As soon as Barrett-Jackson accepts a vehicle for auction, photos and information about it are posted to the company’s website. A buyer with questions about a particular vehicle can contact Barrett-Jackson for additional information, including the vehicle identification number (VIN) or other details, and Barrett-Jackson will contact the seller to get complete answers when necessary. Savvy buyers can thus confirm a particular vehicle’s authenticity by decoding the VIN. Buyer’s can also check history reports on post-’80 vehicles through services such as Carfax.
Once an auction is concluded and a final bid is accepted, only a material misrepresentation can hinder the title transfer process. If there should happen to be a material problem—a fault in the vehicle that hadn’t been disclosed, for instance—Barrett-Jackson will attempt to mediate the dispute to the satisfaction of all parties. Contractually, however, the transfer of ownership takes place at the moment the hammer drops and the auctioneer makes a “sold” announcement. The winning bidder signs a clerk ticket—a bill of sale—and his bidder number is put on the ticket. He then takes the clerk ticket into the auction office and goes through the cashiering process.
There are a few other fees that are the same as those associated with any vehicle sale.
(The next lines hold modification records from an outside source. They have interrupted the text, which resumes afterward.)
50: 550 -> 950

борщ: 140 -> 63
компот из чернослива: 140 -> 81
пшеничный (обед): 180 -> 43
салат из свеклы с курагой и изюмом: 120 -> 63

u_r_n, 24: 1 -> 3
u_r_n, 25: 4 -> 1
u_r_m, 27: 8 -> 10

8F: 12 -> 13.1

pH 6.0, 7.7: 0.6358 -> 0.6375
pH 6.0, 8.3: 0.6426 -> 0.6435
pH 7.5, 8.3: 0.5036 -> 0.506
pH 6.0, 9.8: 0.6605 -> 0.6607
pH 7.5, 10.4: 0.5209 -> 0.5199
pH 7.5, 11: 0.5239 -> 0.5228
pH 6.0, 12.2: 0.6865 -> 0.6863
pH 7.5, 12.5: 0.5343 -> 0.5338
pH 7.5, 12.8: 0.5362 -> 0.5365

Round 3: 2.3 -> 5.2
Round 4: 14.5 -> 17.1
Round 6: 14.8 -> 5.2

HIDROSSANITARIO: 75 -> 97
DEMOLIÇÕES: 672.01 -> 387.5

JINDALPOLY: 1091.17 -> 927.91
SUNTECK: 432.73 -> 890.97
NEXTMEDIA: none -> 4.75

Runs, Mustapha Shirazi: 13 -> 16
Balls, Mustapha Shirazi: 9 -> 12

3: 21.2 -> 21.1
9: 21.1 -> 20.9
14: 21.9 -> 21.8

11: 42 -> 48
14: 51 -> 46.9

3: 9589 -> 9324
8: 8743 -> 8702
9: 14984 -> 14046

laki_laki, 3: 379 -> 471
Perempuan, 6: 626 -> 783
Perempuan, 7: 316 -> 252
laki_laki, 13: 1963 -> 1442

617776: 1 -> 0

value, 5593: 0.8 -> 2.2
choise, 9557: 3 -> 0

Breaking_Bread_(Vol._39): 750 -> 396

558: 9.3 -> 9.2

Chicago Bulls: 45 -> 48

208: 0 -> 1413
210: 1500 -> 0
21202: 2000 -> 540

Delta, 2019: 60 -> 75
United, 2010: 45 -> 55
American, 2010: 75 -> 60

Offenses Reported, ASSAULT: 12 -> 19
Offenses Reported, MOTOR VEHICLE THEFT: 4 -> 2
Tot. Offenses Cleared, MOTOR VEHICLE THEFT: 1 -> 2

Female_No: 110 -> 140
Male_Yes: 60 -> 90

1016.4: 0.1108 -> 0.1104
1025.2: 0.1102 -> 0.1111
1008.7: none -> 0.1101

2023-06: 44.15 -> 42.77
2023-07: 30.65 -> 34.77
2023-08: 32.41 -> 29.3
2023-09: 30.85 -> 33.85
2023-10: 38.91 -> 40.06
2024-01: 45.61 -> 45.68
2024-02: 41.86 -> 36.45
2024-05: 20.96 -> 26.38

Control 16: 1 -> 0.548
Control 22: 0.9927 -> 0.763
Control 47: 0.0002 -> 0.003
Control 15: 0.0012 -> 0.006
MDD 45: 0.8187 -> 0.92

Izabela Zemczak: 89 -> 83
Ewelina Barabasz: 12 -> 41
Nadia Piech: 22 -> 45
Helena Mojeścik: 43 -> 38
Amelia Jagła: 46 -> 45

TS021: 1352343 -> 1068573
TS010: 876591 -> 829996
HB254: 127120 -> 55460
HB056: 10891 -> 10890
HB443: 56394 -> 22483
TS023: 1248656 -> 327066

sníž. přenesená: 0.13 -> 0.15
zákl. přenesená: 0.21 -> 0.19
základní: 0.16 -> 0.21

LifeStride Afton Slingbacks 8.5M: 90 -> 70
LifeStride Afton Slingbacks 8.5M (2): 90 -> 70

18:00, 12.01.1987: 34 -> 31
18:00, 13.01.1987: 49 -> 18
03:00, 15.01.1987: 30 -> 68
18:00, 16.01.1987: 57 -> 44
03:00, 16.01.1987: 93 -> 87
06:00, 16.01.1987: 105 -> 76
The winning bidder must pay the appropriate state sales tax and may pay a city tax, depending on where the auction took place. No sales taxes are collected for the state in which the auction was held if the vehicle will be shipped away, but the winner will need a bill of lading showing that the car is being shipped out of state. The shipper can provide a document saying where the vehicle is being picked up and where it is being shipped to. When the vehicle is delivered, it is incumbent upon the new owner to go to the local DMV, transfer the title and pay the appropriate taxes and license fees. Barrett-Jackson has three major enclosed transporter companies as sponsors, and they are on-site at each auction in case buyers require their services.
The most important best practice for automotive auctions is ensuring that the auction company is a well-established company with defined rules and transparent policies. “I encourage people to perform their due diligence,” Davis said. “Ask questions about how long the auction company has been in business, about their business practices and their auction practices. It’s the most important thing to look at when you decide to buy or sell at an auction.”
This series of SEMA News stories is based on the idea of using reliable and repeatable methods to ensure business success. In the coming issues, we will delve into a range of topics aimed at developing Best Practices through knowledge, motivation and skills.